Shed Hunting: Tips for Finding More

News & Tips: Shed Hunting: Tips for Finding More

Deer antler sheds lying in the snow in a corn fieldWhen deer hunting season is about to wrap up, that signifies the beginning of my annual shed hunt. Word came through today that a big buck was spotted close to home sporting only one antler. They are beginning to drop. Here are some tips to help you find them.

  • Search Where the Bucks Are. Seek areas that show obvious signs of bucks — scrapes and rubs from the fall. Place trail cams in likely spots, both to let you know that bucks are in the area and also to pinpoint the time of drops.
  • Stick To Trails.

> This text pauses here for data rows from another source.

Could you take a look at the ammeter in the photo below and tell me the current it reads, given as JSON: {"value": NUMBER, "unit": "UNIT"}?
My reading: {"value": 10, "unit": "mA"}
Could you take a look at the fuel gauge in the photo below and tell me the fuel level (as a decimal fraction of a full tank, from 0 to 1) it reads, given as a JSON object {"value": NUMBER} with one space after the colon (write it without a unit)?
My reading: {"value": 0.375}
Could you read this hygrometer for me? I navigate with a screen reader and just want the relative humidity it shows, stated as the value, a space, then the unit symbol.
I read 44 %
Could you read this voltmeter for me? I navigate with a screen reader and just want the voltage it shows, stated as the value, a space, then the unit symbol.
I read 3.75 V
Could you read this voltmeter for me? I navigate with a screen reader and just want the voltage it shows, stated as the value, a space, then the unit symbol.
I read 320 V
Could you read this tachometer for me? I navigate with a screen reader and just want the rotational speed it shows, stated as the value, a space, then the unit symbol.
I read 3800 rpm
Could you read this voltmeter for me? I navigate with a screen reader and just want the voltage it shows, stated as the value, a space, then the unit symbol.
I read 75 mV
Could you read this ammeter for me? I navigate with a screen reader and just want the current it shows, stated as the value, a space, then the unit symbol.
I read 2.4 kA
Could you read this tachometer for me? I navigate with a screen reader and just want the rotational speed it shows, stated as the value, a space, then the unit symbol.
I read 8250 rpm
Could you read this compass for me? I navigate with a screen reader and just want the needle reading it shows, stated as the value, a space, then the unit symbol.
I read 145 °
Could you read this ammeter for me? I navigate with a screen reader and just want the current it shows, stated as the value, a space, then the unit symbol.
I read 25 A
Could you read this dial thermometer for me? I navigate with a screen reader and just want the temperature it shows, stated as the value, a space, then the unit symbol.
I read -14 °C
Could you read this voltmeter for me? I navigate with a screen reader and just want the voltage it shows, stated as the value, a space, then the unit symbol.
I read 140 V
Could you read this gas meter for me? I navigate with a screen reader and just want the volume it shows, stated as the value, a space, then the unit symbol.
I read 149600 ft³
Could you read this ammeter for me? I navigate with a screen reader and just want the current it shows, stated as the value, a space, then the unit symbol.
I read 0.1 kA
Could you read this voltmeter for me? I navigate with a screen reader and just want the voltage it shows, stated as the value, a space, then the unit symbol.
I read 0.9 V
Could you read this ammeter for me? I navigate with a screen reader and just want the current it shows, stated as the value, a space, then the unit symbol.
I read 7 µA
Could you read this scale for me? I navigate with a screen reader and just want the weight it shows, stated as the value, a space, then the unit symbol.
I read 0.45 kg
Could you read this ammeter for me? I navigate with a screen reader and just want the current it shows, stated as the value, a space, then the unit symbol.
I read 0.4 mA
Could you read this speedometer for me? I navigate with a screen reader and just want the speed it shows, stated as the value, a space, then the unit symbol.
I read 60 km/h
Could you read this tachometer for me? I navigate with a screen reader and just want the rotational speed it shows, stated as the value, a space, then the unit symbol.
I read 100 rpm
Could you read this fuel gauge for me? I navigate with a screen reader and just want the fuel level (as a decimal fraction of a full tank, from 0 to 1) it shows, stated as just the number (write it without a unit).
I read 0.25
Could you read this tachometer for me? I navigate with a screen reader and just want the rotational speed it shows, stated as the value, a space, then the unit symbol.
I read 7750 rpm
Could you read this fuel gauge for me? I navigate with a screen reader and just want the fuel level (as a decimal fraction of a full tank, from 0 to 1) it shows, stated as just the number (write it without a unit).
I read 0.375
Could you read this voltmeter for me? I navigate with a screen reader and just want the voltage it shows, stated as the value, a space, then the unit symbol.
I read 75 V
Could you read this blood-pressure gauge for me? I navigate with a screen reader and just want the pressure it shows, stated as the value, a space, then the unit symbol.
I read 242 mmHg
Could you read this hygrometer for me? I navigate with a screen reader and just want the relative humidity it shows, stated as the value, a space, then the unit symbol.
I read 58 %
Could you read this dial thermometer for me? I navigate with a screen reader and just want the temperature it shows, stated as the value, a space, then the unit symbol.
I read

Deer will utilize well-worn trails when moving from food source to bedding areas. These paths will cough up a large percentage of sheds.
  • Search Deer Yards and Bedrooms. When snow cover is deep, deer will yard up and bed down under the thickest canopy of trees they can find. They will spend a large percentage of their time here over the winter. Many will drop their sheds in this prime location.
  • Find Obstacles. The likelihood of an antler dropping when a deer jumps over an obstacle is significant. Look for fences, creeks, and fallen trees that are found along heavily traveled trails.
  • Utilize Binoculars. I rely on binoculars to scan open fields. You will increase your finds by bringing a pair along, as well as save time and effort with false alerts from the naked eye.
  • Get an Early Start. I prefer to start my shed hunt early in the season — just after Christmas here in South-Eastern Ontario. You may not find as many, but the drops will be fresh — and will be unmarked due to critters getting to them first.
  • Bring a GPS. I like to track my movements by using a handheld GPS. This allows me to cover an area thoroughly, by making an easy-to-follow grid pattern. This will increase the effectiveness of your hunt greatly.
  • Keep Looking. On average, I hike just over 6 miles for each shed antler I find. Shed hunting takes time and effort, but the rewards are well worth it. Never give up. That next pass you take along a tree line could cough up that bony treasure that will define your season.